Two cross-modal lexical decision experiments investigated the role of the length of the idiom string (Experiment 1) and of prior sentential context (Experiment 2) in spoken idiom recognition. The idiomatic meaning was activated at the offset of long idioms but not of short idioms when the idiom was preceded by a neutral context. The idiomatic meaning of short idioms was instead activated at the string offset when the idiom was preceded by an idiomatic context. The results support the Configuration Hypothesis (Cacciari & Tabossi, 1988).

Acknowledgements

We thank Vinanda Var for collecting and analysing the data of Experiment 1. The present research was supported by two grants PRIN 2005 to PT and to CC, respectively.

Notes

1An example of the experimental sentences of Titone and Connine's study is as follows: The new assignment was a piece of cake compared to the last one. The idiom-related and idiom-unrelated targets were EASY and LIVE, respectively.

2To control for decomposability, we followed the same instructions and procedure of Gibbs et al. (Citation1989): 15 participants were presented with a written list containing the 36 idioms and were asked to decide whether each idiom was decomposable or nondecomposable. Two examples were provided. Six short, seven long unpredictable, and six long predictable expressions were judged decomposable, and the remaining nondecomposable (average agreement 70.04%). To assess the role of decomposability, we performed a new set of ANOVAs adding decomposability (decomposable vs. nondecomposable idioms) to the factors of Experiment 1. Decomposability was within-subject in the by-participant analysis and within-subject in the by-item analysis. We replicated the previous results. The decomposability factor did not enter in any significant interaction and was reliable as a main factor only in by-participant analysis, F 1(1, 49) = 7.93, MSE=5850, p=.007; F 2<1, with the targets for decomposable idioms faster than for nondecomposable idioms.

3In Experiment 2 we had six decomposable and six nondecomposable idioms.
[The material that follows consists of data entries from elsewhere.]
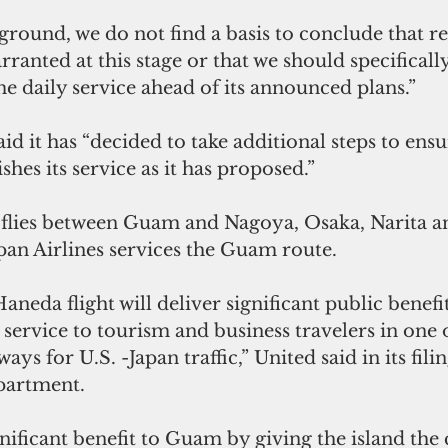
ground, we do not find a basis to conclude that re
rranted at this stage or that we should specifically
e daily service ahead of its announced plans.”
d it has “decided to take additional steps to ensu
shes its service as it has proposed.”
 flies between Guam and Nagoya, Osaka, Narita 
pan Airlines services the Guam route.
eda flight will deliver significant public benefits 
ervice to tourism and business travelers in one o
ways for U.S. -Japan traffic,” United said in its fili
partment.
ignificant benefit to Guam by giving the island the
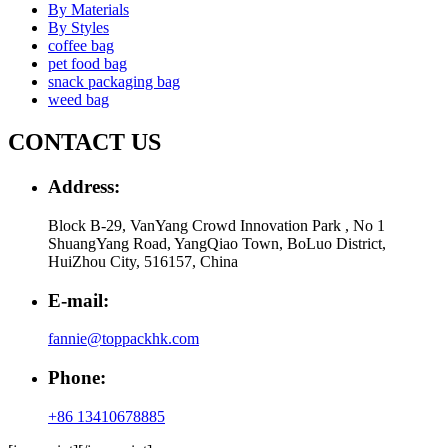
By Materials
By Styles
coffee bag
pet food bag
snack packaging bag
weed bag
CONTACT US
Address:
Block B-29, VanYang Crowd Innovation Park , No 1
ShuangYang Road, YangQiao Town, BoLuo District,
HuiZhou City, 516157, China
E-mail:
fannie@toppackhk.com
Phone:
+86 13410678885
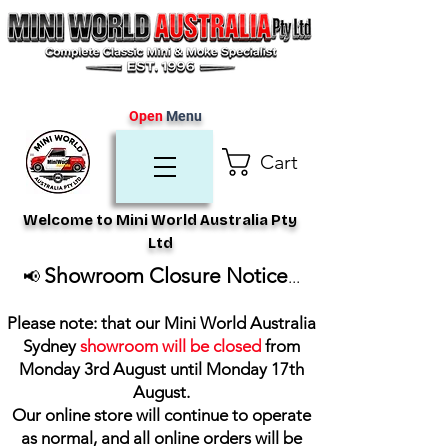
Open
Menu
Cart
Welcome to Mini World Australia Pty
Ltd
Showroom Closure Notice
📢
...
Please note: that our Mini World Australia
Sydney
showroom will be closed
from
Monday 3rd August until Monday 17th
August
.
Our online store will continue to operate
as normal, and all online orders will be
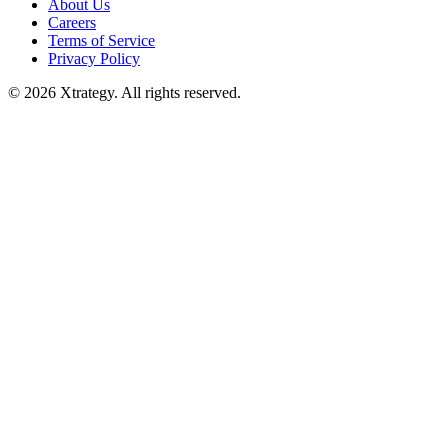
About Us
Careers
Terms of Service
Privacy Policy
© 2026 Xtrategy. All rights reserved.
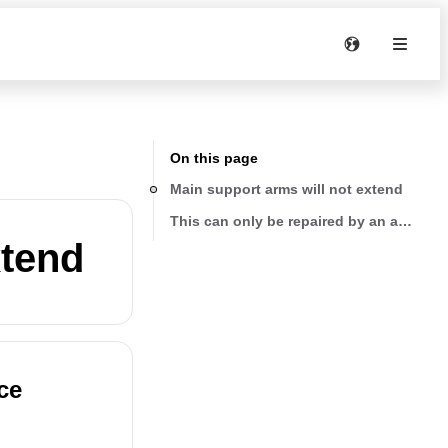
On this page
Main support arms will not extend
This can only be repaired by an authoriz
xtend
ce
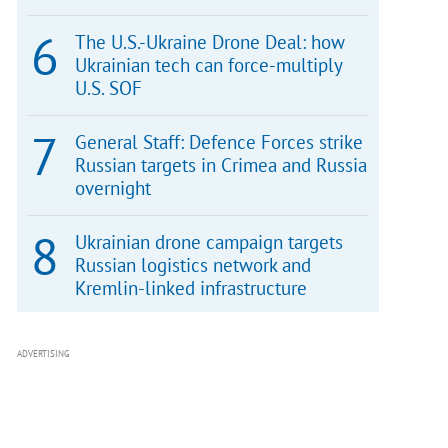
The U.S.-Ukraine Drone Deal: how
Ukrainian tech can force-multiply
U.S. SOF
General Staff: Defence Forces strike
Russian targets in Crimea and Russia
overnight
Ukrainian drone campaign targets
Russian logistics network and
Kremlin-linked infrastructure
ADVERTISING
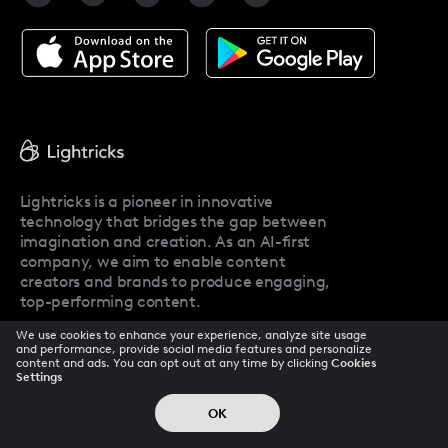
Facetune Alternatives
About Facetune
Pricing
Facetune Reviews
Facetune Promo Codes
Lightricks is a pioneer in innovative
technology that bridges the gap between
imagination and creation. As an AI-first
company, we aim to enable content
creators and brands to produce engaging,
top-performing content.
We use cookies to enhance your experience, analyze site usage
and performance, provide social media features and personalize
content and ads. You can opt out at any time by clicking
Cookies
Company
Settings
OK
About Us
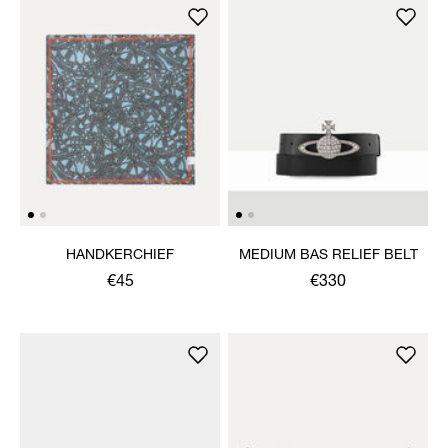
HANDKERCHIEF
MEDIUM BAS RELIEF BELT
€45
€330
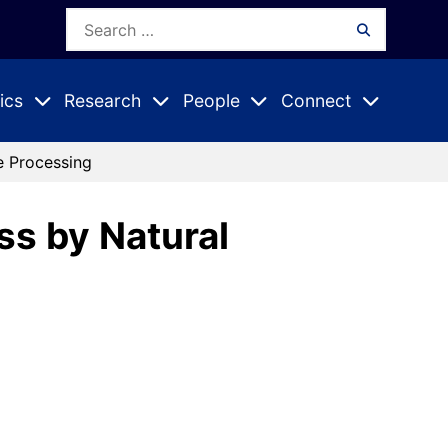
Search
Search
for:
ics
Research
People
Connect
Expand
Expand
Expand
nu
Submenu
Submenu
Submenu
e Processing
ss by Natural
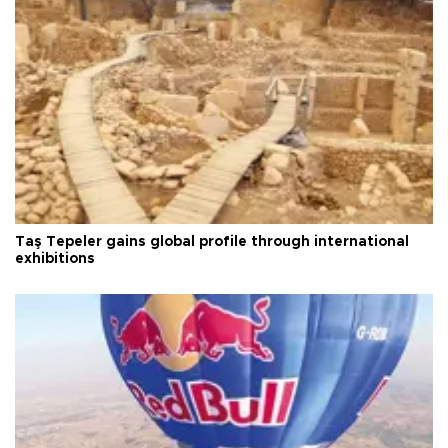
Taş Tepeler gains global profile through international
exhibitions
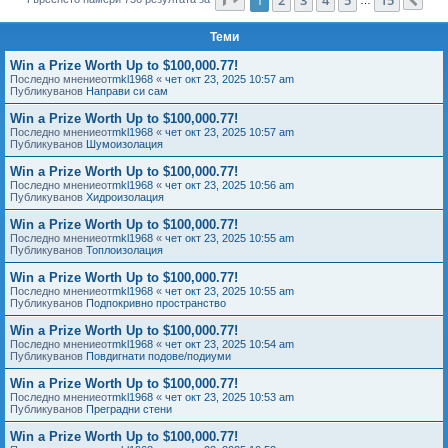
Сл
е
Теми
Win a Prize Worth Up to $100,000.77!
Последно мнениеот
mkl1968
«
чет окт 23, 2025 10:57 am
Публикуванов
Направи си сам
Win a Prize Worth Up to $100,000.77!
Последно мнениеот
mkl1968
«
чет окт 23, 2025 10:57 am
Публикуванов
Шумоизолация
Win a Prize Worth Up to $100,000.77!
Последно мнениеот
mkl1968
«
чет окт 23, 2025 10:56 am
Публикуванов
Хидроизолация
Win a Prize Worth Up to $100,000.77!
Последно мнениеот
mkl1968
«
чет окт 23, 2025 10:55 am
Публикуванов
Топлоизолация
Win a Prize Worth Up to $100,000.77!
Последно мнениеот
mkl1968
«
чет окт 23, 2025 10:55 am
Публикуванов
Подпокривно пространство
Win a Prize Worth Up to $100,000.77!
Последно мнениеот
mkl1968
«
чет окт 23, 2025 10:54 am
Публикуванов
Повдигнати подове/подиуми
Win a Prize Worth Up to $100,000.77!
Последно мнениеот
mkl1968
«
чет окт 23, 2025 10:53 am
Публикуванов
Преградни стени
Win a Prize Worth Up to $100,000.77!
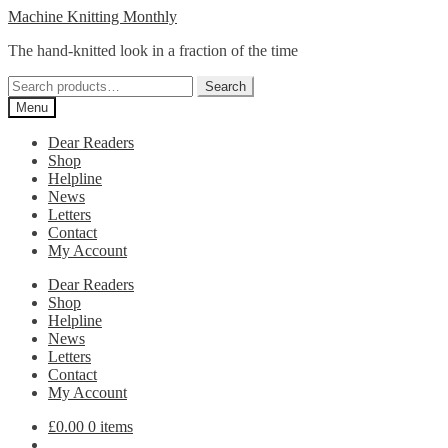
Skip
Skip
Machine Knitting Monthly
to
to
The hand-knitted look in a fraction of the time
navigation
content
Search
Search
for:
Menu
Dear Readers
Shop
Helpline
News
Letters
Contact
My Account
Dear Readers
Shop
Helpline
News
Letters
Contact
My Account
£
0.00
0 items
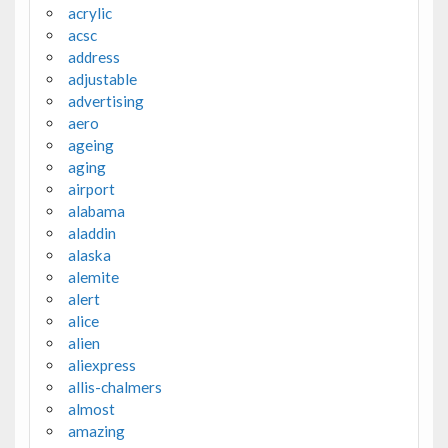
acrylic
acsc
address
adjustable
advertising
aero
ageing
aging
airport
alabama
aladdin
alaska
alemite
alert
alice
alien
aliexpress
allis-chalmers
almost
amazing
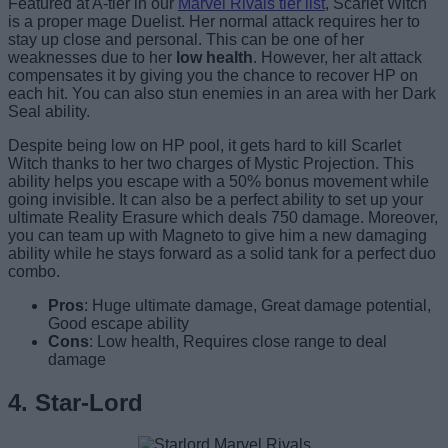
Featured at A-tier in our
Marvel Rivals tier list
, Scarlet Witch
is a proper mage Duelist. Her normal attack requires her to
stay up close and personal. This can be one of her
weaknesses due to her
low health
. However, her alt attack
compensates it by giving you the chance to recover HP on
each hit. You can also stun enemies in an area with her Dark
Seal ability.
Despite being low on HP pool, it gets hard to kill Scarlet
Witch thanks to her two charges of Mystic Projection. This
ability helps you escape with a 50% bonus movement while
going invisible. It can also be a perfect ability to set up your
ultimate Reality Erasure which deals 750 damage. Moreover,
you can team up with Magneto to give him a new damaging
ability while he stays forward as a solid tank for a perfect duo
combo.
Pros
: Huge ultimate damage, Great damage potential,
Good escape ability
Cons
: Low health, Requires close range to deal
damage
4. Star-Lord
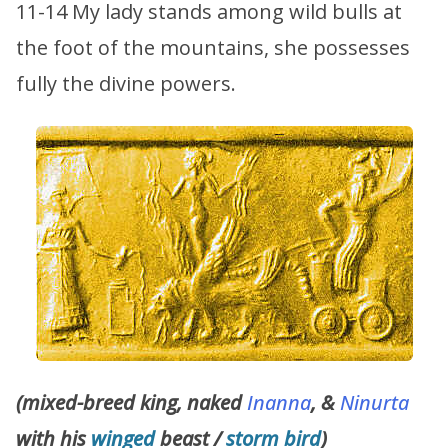
11-14 My lady stands among wild bulls at
the foot of the mountains, she possesses
fully the divine powers.
(mixed-breed king, naked
Inanna
, &
Ninurta
with his
winged
beast /
storm bird
)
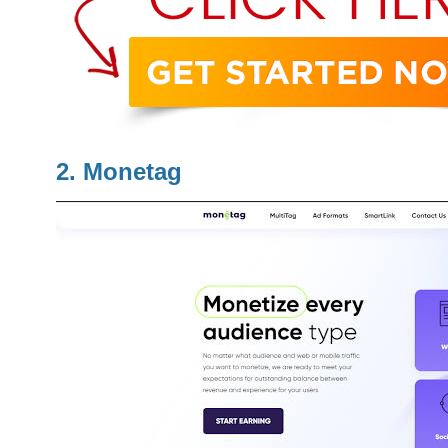
2. Monetag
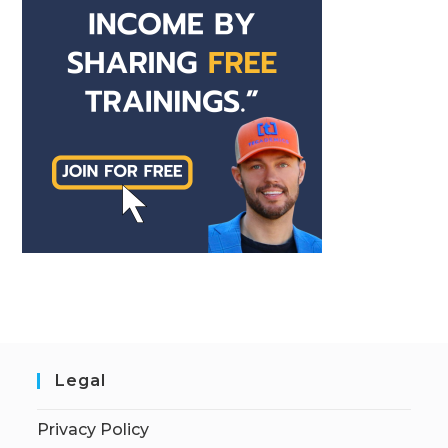
Legal
Privacy Policy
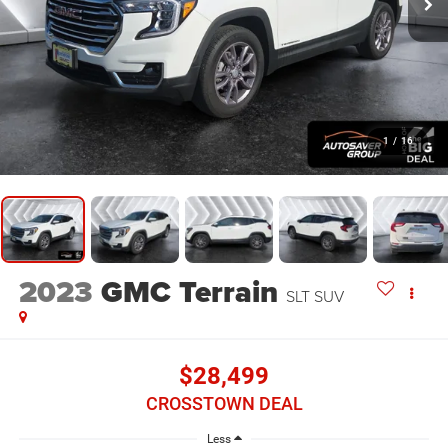
1
/
16
2023
GMC Terrain
SLT
SUV
$28,499
CROSSTOWN DEAL
Less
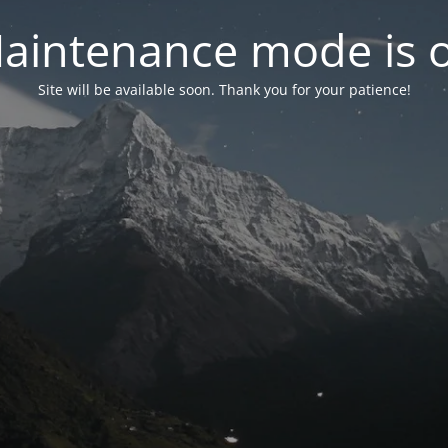
aintenance mode is 
Site will be available soon. Thank you for your patience!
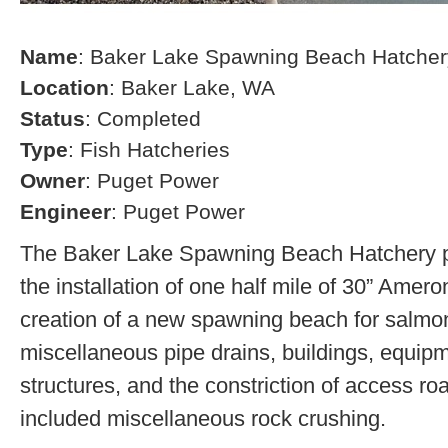
Name
: Baker Lake Spawning Beach Hatcher
Location
: Baker Lake, WA
Status
: Completed
Type
: Fish Hatcheries
Owner
: Puget Power
Engineer
: Puget Power
The Baker Lake Spawning Beach Hatchery pr
the installation of one half mile of 30” Amero
creation of a new spawning beach for salmon,
miscellaneous pipe drains, buildings, equip
structures, and the constriction of access r
included miscellaneous rock crushing.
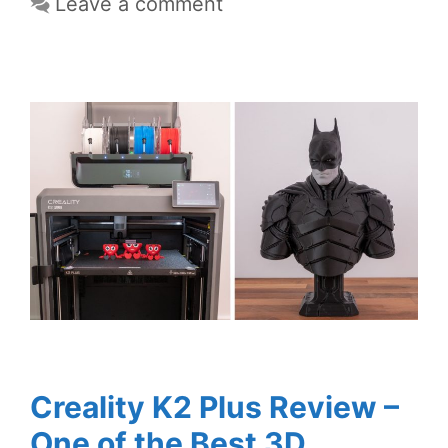
Leave a comment
Creality K2 Plus Review –
One of the Best 3D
To control for an effect of this factor, we performed a new set of ANOVAs adding decomposability (decomposable vs. nondecomposable idioms) to the idiom/target relationship factor. Decomposability was within-subject in the by-participant analysis and within-subject in the by-item analysis. We replicated the results relative to the idiom/target relationship factor and found a significant main effect of the decomposability factor (M=622 ms, SD=77 ms; M=678 ms, SD=76 ms, respectively), F 1(1, 26) = 15.8, MSE=84802, p<.001; F 2(1, 10) = 8.3, MSE=21416, p<.02; MinF'(1, 21) = 5.44, p=.03. However, the interaction was not significant, F 1 and F 2<1, suggesting comparable context effects for decomposable and nondecomposable idioms.